:: TEXTO DE LA PÁGINA

Se renuncia a un trabajo, se renuncia a una herencia, se renuncia a un deseo, se renuncia a un viaje, se renuncia a un amor. Es un momento de valentía, de arrojo, de determinación, de lucidez, de claridad. Se deja algo, se suelta, se libera, se cambia la página, se emprende un camino nuevo, o se precipita al vacío. Renunciar es aceptar un fin definitivo de algo concreto y pocos eventos de la vida humana son tan tajantes. Renunciar forja el carácter, así para algunos pueda significar cobardía.
Las renuncias son un duelo y por lo tanto duelen. Por eso estamos adoloridos como colombianos. Si unos ministros o funcionarios renuncian o no, o si las renuncias son inevitables para algunos más que para otros o, si son protocolarias o irrevocables, serán coletazos de la grieta insalvable que evidencia el trabajo del equipo de gobierno. Pero la renuncia de fondo es la que sentimos los ciudadanos que fuimos obligados a renunciar a la tranquilidad. El consejo de ministros televisado, el de la semana pasada, porque vendrán otros, no fue una anécdota del gobierno Petro, fue un acto de agresividad que nos dejó temblando desnudos en medio del frio.
El maltrato no fue entre unos funcionarios que se odian y que hicieron públicas sus venganzas, el maltrato fue a un país al que se le abandonó a su suerte. ¿Cómo sigue funcionando así un gobierno?
El llamado consejo de ministros fue también la renuncia de Gustavo Petro, persona, a su ideal sobre el comportamiento humano, del buen ser humano. El hombre que estuvo allí se mostró desconsiderado, humillante, injusto, impertinente con el equipo que él mismo sentó en esa mesa. El Petro político, audaz sin duda que sostuvo la atención nacional por más de seis horas, y ya en su rol como presidente no tuvo reparo en dar volteretas para defender al indefendible y arrastró con esa defensa a un país a la vergüenza. El indefendible merece las oportunidades que quiera, pero en su vida personal, con sus esposas, con su familia, pero no en el servicio público. Las acciones tienen consecuencias.
La militancia en una causa, en un proyecto político, incluso hasta en un sueño idealista, en esencia requiere de renuncias. En este caso los mínimos prometidos: renunciar a la corrupción y no pasar los límites de la ética y de la dignidad, de hacer un servicio público desde la izquierda que mirara para donde antes no se había mirado. Renunció Petro a todo eso y prefirió el pragmatismo de la locura.

::::

- **ORDEN DE TRABAJO A**
Reproduzca literalmente las líneas de los registros que van desde la que contiene "تمام منتقلیاں آپ" hasta la que contiene "گی، لہذا آپ اعتماد کے ساتھ دیکھ سکتے ہیں۔.", incluidas ambas.

:: REGISTROS DE LA TAREA

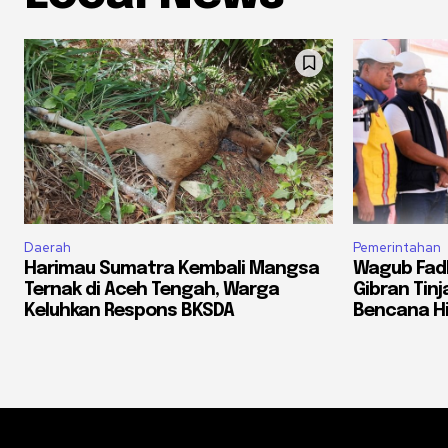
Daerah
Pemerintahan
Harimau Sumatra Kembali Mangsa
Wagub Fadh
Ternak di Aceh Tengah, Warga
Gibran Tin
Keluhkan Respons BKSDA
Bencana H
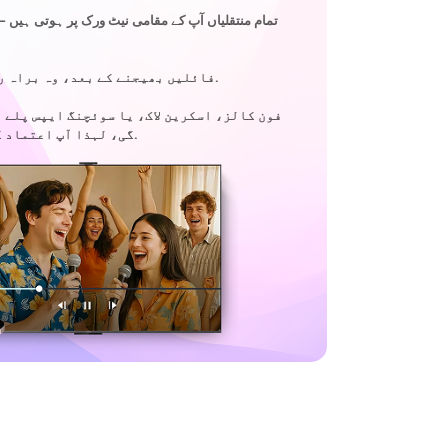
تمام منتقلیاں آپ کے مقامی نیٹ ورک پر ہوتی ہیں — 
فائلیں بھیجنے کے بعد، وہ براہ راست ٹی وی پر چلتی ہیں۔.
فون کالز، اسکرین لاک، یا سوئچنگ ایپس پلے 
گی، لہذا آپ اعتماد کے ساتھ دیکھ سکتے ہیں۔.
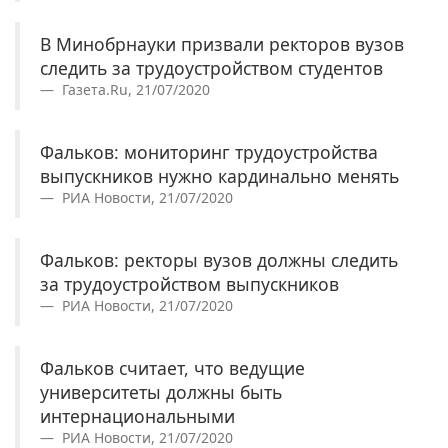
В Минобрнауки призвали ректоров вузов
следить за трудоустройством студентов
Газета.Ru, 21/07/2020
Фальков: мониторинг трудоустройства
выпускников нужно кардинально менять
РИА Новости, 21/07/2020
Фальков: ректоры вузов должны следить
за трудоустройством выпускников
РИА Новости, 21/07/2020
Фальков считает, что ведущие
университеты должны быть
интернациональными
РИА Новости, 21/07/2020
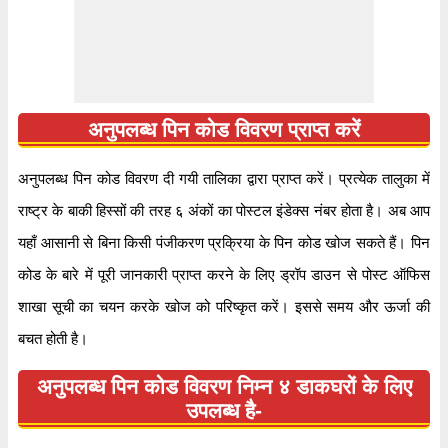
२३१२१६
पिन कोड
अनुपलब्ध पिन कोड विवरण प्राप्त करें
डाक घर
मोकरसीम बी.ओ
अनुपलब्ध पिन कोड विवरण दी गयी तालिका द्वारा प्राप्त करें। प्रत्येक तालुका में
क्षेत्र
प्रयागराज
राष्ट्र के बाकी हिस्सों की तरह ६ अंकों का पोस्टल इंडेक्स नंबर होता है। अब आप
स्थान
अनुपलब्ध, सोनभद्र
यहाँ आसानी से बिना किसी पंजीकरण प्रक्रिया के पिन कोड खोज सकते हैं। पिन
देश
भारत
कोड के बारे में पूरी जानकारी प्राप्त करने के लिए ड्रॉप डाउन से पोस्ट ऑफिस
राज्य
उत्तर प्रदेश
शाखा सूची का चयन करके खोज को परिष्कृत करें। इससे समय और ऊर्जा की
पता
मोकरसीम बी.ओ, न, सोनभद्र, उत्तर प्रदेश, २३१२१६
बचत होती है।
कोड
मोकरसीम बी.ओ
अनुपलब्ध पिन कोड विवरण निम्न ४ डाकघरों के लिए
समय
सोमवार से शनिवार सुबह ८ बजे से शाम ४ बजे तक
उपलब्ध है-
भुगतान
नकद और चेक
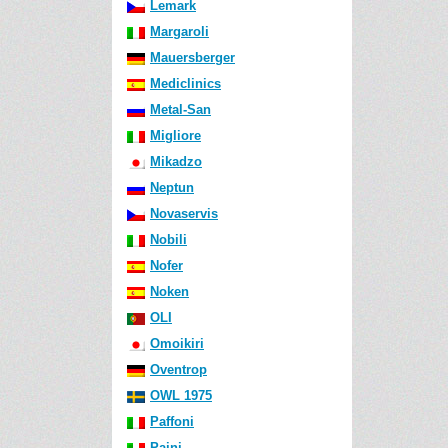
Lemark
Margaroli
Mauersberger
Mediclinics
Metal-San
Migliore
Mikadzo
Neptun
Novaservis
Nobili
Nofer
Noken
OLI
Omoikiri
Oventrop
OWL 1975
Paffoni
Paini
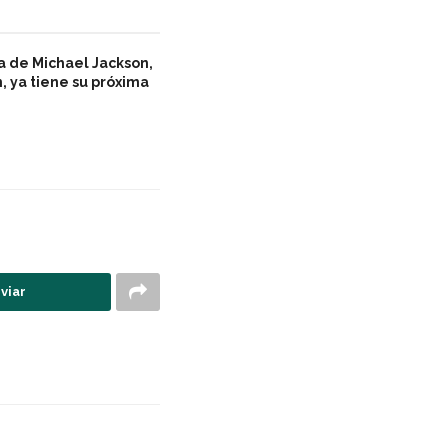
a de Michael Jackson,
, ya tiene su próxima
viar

::::

- **ORDEN DE TRABAJO B**
Según la columna sobre las renuncias, ¿durante cuánto tiempo sostuvo Petro la atención nacional en el consejo de ministros?

- **SOLUCIÓN DESARROLLADA A**
تمام منتقلیاں آپ کے مقامی نیٹ ورک پر ہوتی ہیں — 
فائلیں بھیجنے کے بعد، وہ براہ راست ٹی وی پر چلتی ہیں۔.
فون کالز، اسکرین لاک، یا سوئچنگ ایپس پلے 
گی، لہذا آپ اعتماد کے ساتھ دیکھ سکتے ہیں۔.

- **SOLUCIÓN DESARROLLADA B**
Por más de seis horas.